Debian server ops quick start

These playbooks are separate from the Talos/noble flow and target hosts in debian_servers.

  1. Copy inventory/debian.example.yml to inventory/debian.yml and update hosts/users.
  2. Update group_vars/debian_servers.yml with your allowed SSH users and real public keys.
  3. Run with the Debian inventory:
cd ansible
ansible-playbook -i inventory/debian.yml playbooks/debian_harden.yml
ansible-playbook -i inventory/debian.yml playbooks/debian_rotate_ssh_keys.yml
ansible-playbook -i inventory/debian.yml playbooks/debian_maintenance.yml

Or run the combined maintenance pipeline:

cd ansible
ansible-playbook -i inventory/debian.yml playbooks/debian_ops.yml

Proxmox host + cluster quick start

These playbooks are separate from the Talos/noble flow and target hosts in proxmox_hosts.

  1. Copy inventory/proxmox.example.yml to inventory/proxmox.yml and update hosts/users.
  2. Update group_vars/proxmox_hosts.yml with your cluster name (proxmox_cluster_name), chosen cluster master, and root public key file paths to install.
  3. First run (no SSH keys yet): use --ask-pass or set ansible_password (prefer Ansible Vault). Keep ansible_ssh_common_args: "-o StrictHostKeyChecking=accept-new" in inventory for first-contact hosts.
  4. Run prepare first to install your public keys on each host, then continue:
cd ansible
ansible-playbook -i inventory/proxmox.yml playbooks/proxmox_prepare.yml --ask-pass
ansible-playbook -i inventory/proxmox.yml playbooks/proxmox_upgrade.yml
ansible-playbook -i inventory/proxmox.yml playbooks/proxmox_cluster.yml

After proxmox_prepare.yml finishes, SSH key auth should work for root (keys from proxmox_root_authorized_key_files), so --ask-pass is usually no longer needed.

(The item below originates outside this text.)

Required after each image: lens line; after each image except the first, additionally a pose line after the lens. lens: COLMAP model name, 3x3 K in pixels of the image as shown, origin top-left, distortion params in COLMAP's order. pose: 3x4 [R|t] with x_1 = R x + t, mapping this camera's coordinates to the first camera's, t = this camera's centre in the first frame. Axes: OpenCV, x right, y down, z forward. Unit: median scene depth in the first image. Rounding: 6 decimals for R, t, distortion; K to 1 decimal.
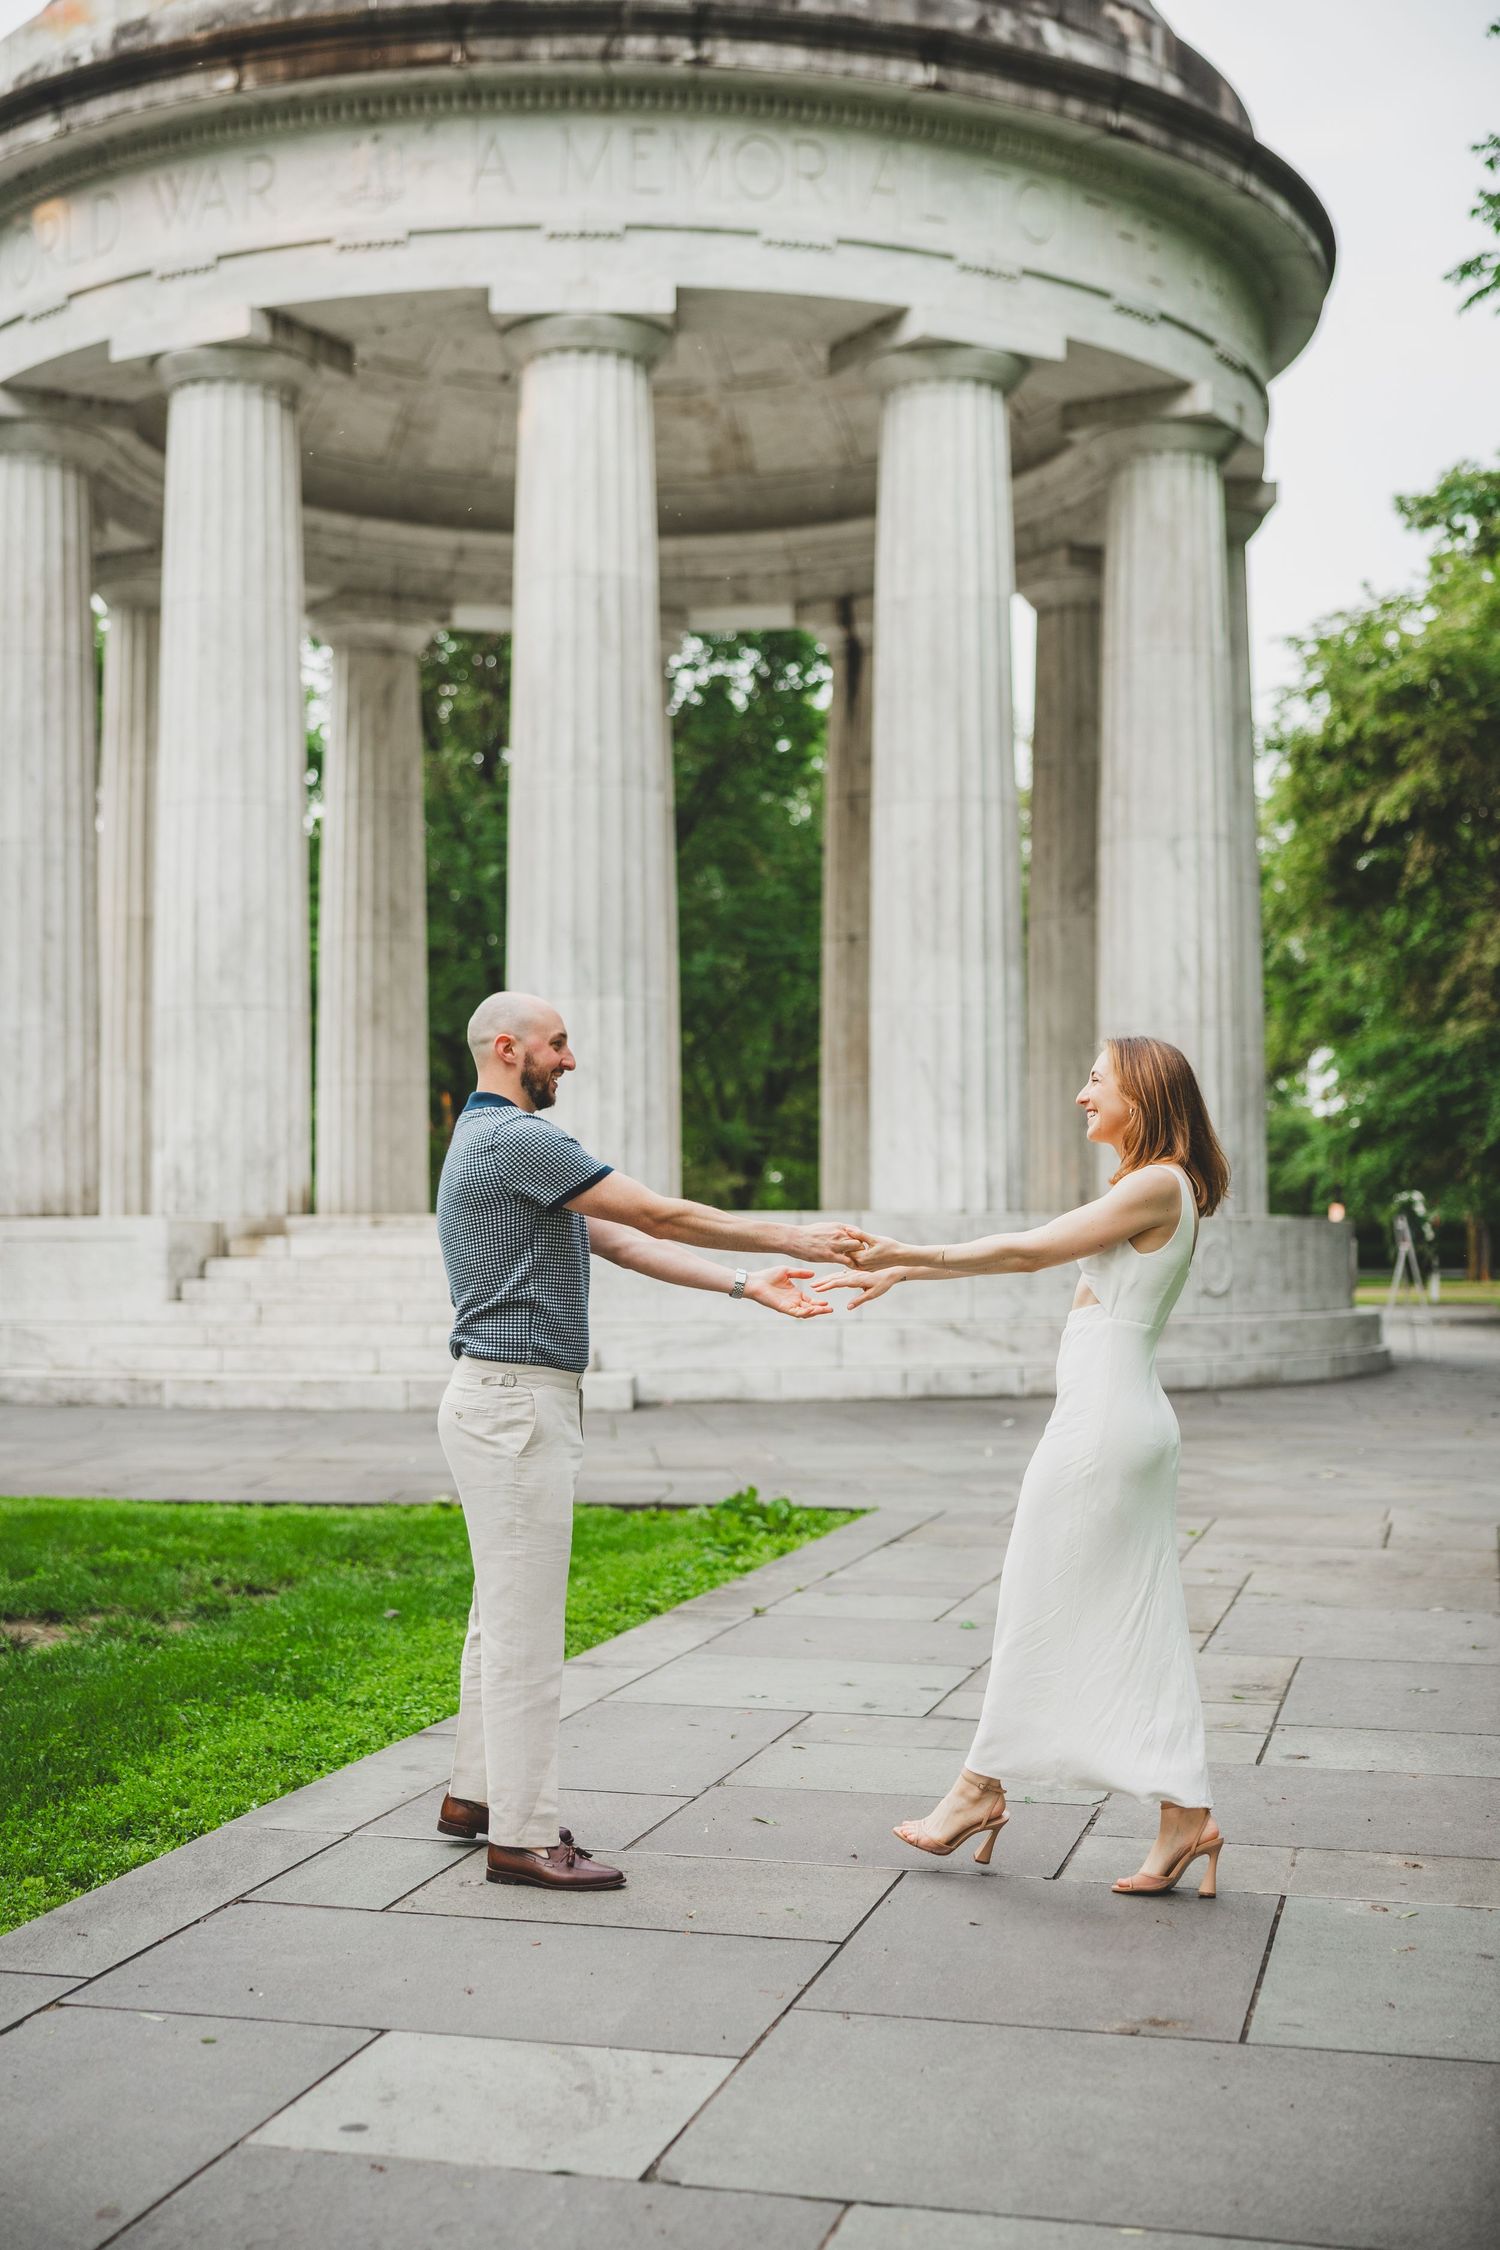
lens RADIAL K [[2974.6, 0, 750.0], [0, 2974.6, 1125.0], [0, 0, 1]] dist [-0.008476, -0.002546]
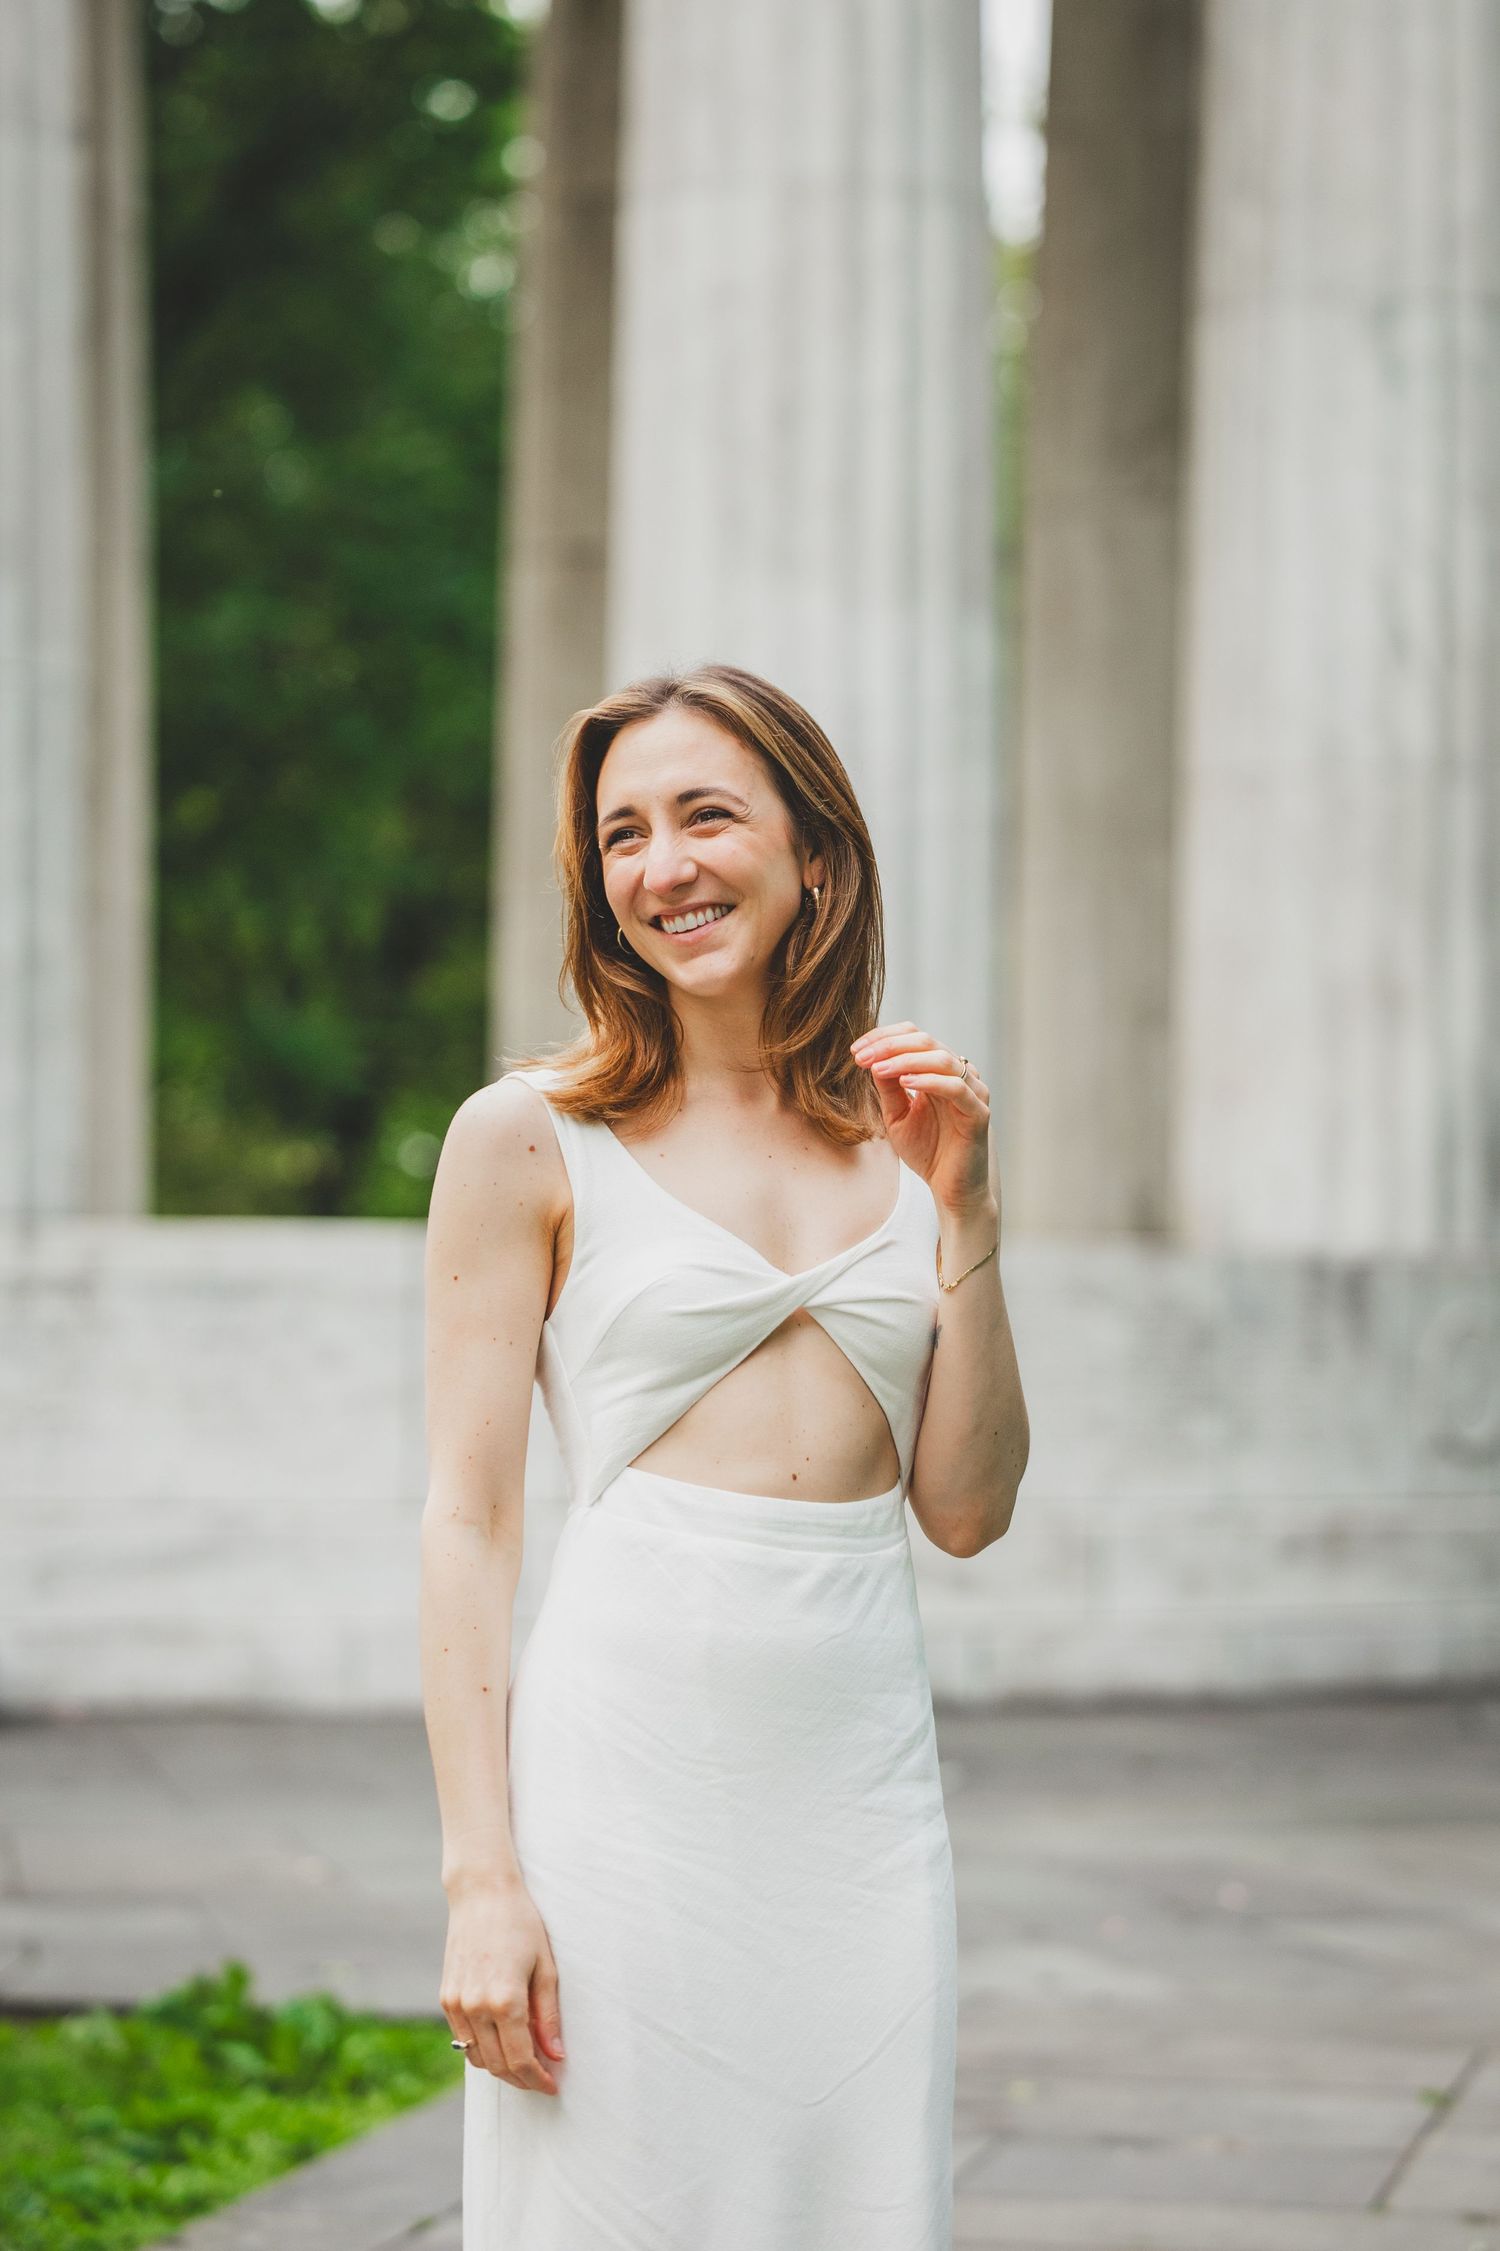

If pvecm add still prompts for the master root password during join, set proxmox_cluster_master_root_password (prefer Vault) to run join non-interactively.

Changing proxmox_cluster_name only affects new cluster creation; it does not rename an already-created cluster.

Or run the full Proxmox pipeline:

cd ansible
ansible-playbook -i inventory/proxmox.yml playbooks/proxmox_ops.yml

Migrating from Argo-managed noble-platform

kubectl delete application -n argocd noble-platform noble-kyverno noble-kyverno-policies --ignore-not-found
kubectl apply -f clusters/noble/bootstrap/argocd/root-application.yaml

Then run playbooks/noble.yml so Helm state matches git values.